Panamá espera misión ONU por caso buque norcoreano

Panamá está listo para brindar toda la colaboración a los expertos de las Naciones Unidas que arriban el lunes para investigar al barco norcoreano retenido con pertrechos militares cubanos no declarados, en un caso que según las autoridades panameñas supone una posible violación al embargo de armas impuesto al país asiático.

El grupo de seis expertos inspeccionará entre el martes y viernes la embarcación, el material bélico descargado durante más de tres semanas y tratará de tener una comunicación con la tripulación. Tras su visita, el equipo presentará un informe preliminar y luego uno más detallado con conclusiones y recomendaciones al comité de sanciones del Consejo de Seguridad de la ONU.

El ministro de Seguridad Pública José Raúl Mulino explicó en una entrevista telefónica con The Associated Press que Panamá brindará toda la colaboración para que los expertos puedan recabar toda la información necesaria.

"Panamá en esto no impone nada, simplemente coordina su visita y de allí ellos rendirán su informe", apuntó Mulino.

El fiscal de drogas del Ministerio Público Javier Caraballo, quien ha llevado la investigación del caso, coincidió con el ministro. "Nos toca darle la oportunidad a los inspectores que verifiquen las armas, el buque (y) si es necesario que conversen con la tripulación, que logren verificar todo lo ocurrido", señaló a la AP.

Las autoridades retuvieron el Chong Chon Gang a mediados de julio poco después de abordarlo en aguas del Caribe ante sospechas de que transportaba drogas. El buque, que se disponía a cruzar el Canal de Panamá con rumbo a Corea del Norte, no cargaba estupefacientes sino pertrechos militares en contenedores ocultos bajo toneladas de azúcar cruda.
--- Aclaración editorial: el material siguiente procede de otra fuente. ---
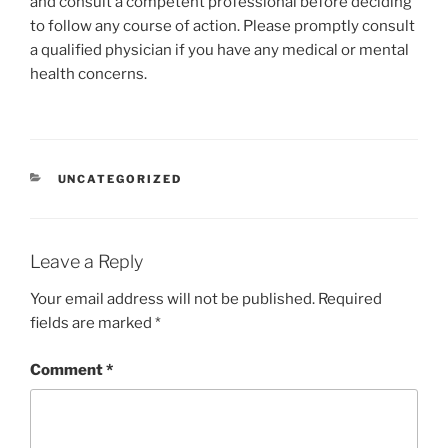
and consult a competent professional before deciding
to follow any course of action. Please promptly consult
a qualified physician if you have any medical or mental
health concerns.
CATEGORIES
UNCATEGORIZED
Leave a Reply
Your email address will not be published.
Required
fields are marked
*
Comment
*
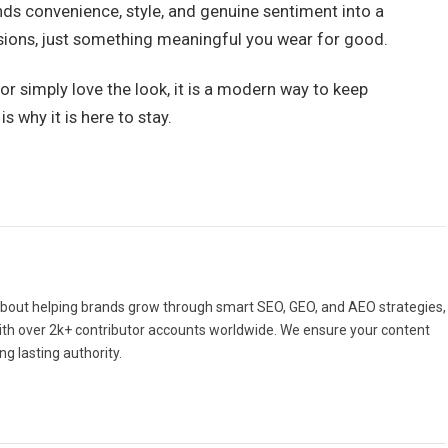
nds convenience, style, and genuine sentiment into a
cisions, just something meaningful you wear for good.
or simply love the look, it is a modern way to keep
 why it is here to stay.
bout helping brands grow through smart SEO, GEO, and AEO strategies,
With over 2k+ contributor accounts worldwide. We ensure your content
ng lasting authority.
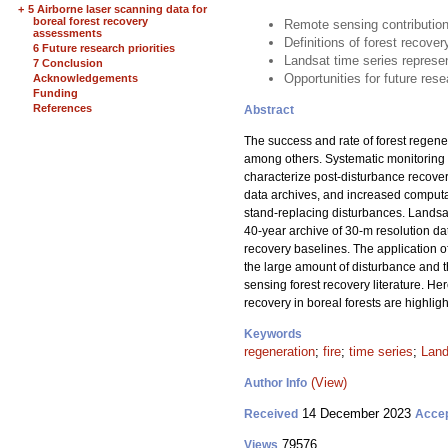
+
5 Airborne laser scanning data for
boreal forest recovery
Remote sensing contributions
assessments
Definitions of forest recove
6 Future research priorities
Landsat time series represen
7 Conclusion
Opportunities for future rese
Acknowledgements
Funding
References
Abstract
The success and rate of forest regene
among others. Systematic monitoring o
characterize post-disturbance recovery
data archives, and increased computat
stand-replacing disturbances. Landsa
40-year archive of 30-m resolution dat
recovery baselines. The application o
the large amount of disturbance and th
sensing forest recovery literature. Her
recovery in boreal forests are highligh
Keywords
regeneration
;
fire
;
time series
;
Land
(View)
Author Info
14 December 2023
Received
Acce
79576
Views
El gobierno del presidente Ricardo Martinelli dijo que retuvo el barco siguiendo un mandato de la ONU que obliga a sus países miembros a verificar cualquier carga en buques norcoreanos que transiten sus aguas si tienen fuerte sospecha de que lleva material de guerra que viole el embargo.
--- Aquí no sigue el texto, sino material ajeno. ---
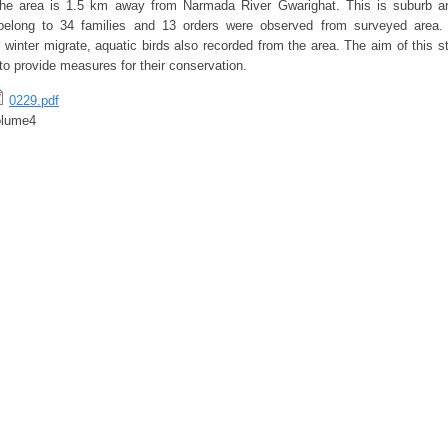
 The area is 1.5 km away from Narmada River Gwarighat. This is suburb ar
belong to 34 families and 13 orders were observed from surveyed area
 winter migrate, aquatic birds also recorded from the area. The aim of this s
 to provide measures for their conservation.
0229.pdf
olume4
Por otra parte, la tripulación estaba obligada a declarar esa carga antes de cruzar el canal, lo cual no hizo, aseguró el administrador de la vía marítima Jorge Quijano, quien advirtió que el buque se expone a una sanción del canal.

Mulino explicó a la AP que el Ministerio Público panameño brindó un informe preliminar sobre el caso. Por un lado, considera que la tripulación transgredió leyes del país y que habría incurrido en el delito de atentar contra la seguridad colectiva al transportar armamento peligroso sin declarar.

Bajo ese cargo penal, los 35 marinos norcoreanos permanecen detenidos preventivamente en una antigua base militar estadounidense en la provincia portuaria de Colón, al norte de la capital, donde fue retenido el mercante.

En ese informe, el fiscal catalogó a su vez el caso como una "violación de acuerdo a derecho y en base a las resoluciones de las Naciones Unidas", apuntó el ministro. El grupo de expertos de la ONU "tienen la posición preliminar del Ministerio Público como ente investigador y vendrán a corroborar" los hechos, agregó.

La presidenta del comité de sanciones del Consejo de Seguridad de la ONU, la embajadora Sylvie Lucas, dijo la semana pasada en Nueva York que no ha habido discusiones en el organismo que dirige ni en el consejo sobre si el cargamento violó el embargo aplicado a Corea del Norte.

"El comité empezará a discutir cuando tengamos el informe y entonces veremos si tenemos consenso sobre las conclusiones a las que han llegado", manifestó.

Cuba informó un día después de anunciarse la retención del barco que éste había salido de un puerto de la isla con 10.000 toneladas métricas de azúcar y 240 toneladas de armamento defensivo para reparar, incluyendo cazas Mig, motores de este avión y partes de sistema de misiles, así como cohetes en piezas.

La Habana y Pionyang dijeron que se trataba de armamento viejo para reacondicionamiento según acuerdos suscritos entre ambos. Cuba también expresó que estaba comprometida con el desarme nuclear y el respeto al derecho internacional.

Sin embargo, Panamá consideró que la carga militar debió haber sido declarada.

Un total de 25 contenedores con el material militar cubano, así como 203.191 sacos de azúcar, fueron descargados durante más de tres semanas en un trabajo que culminó el fin de semana. También se encontraron una cantidad no precisada de municiones y explosivos vivos, de las cuales no informó Cuba.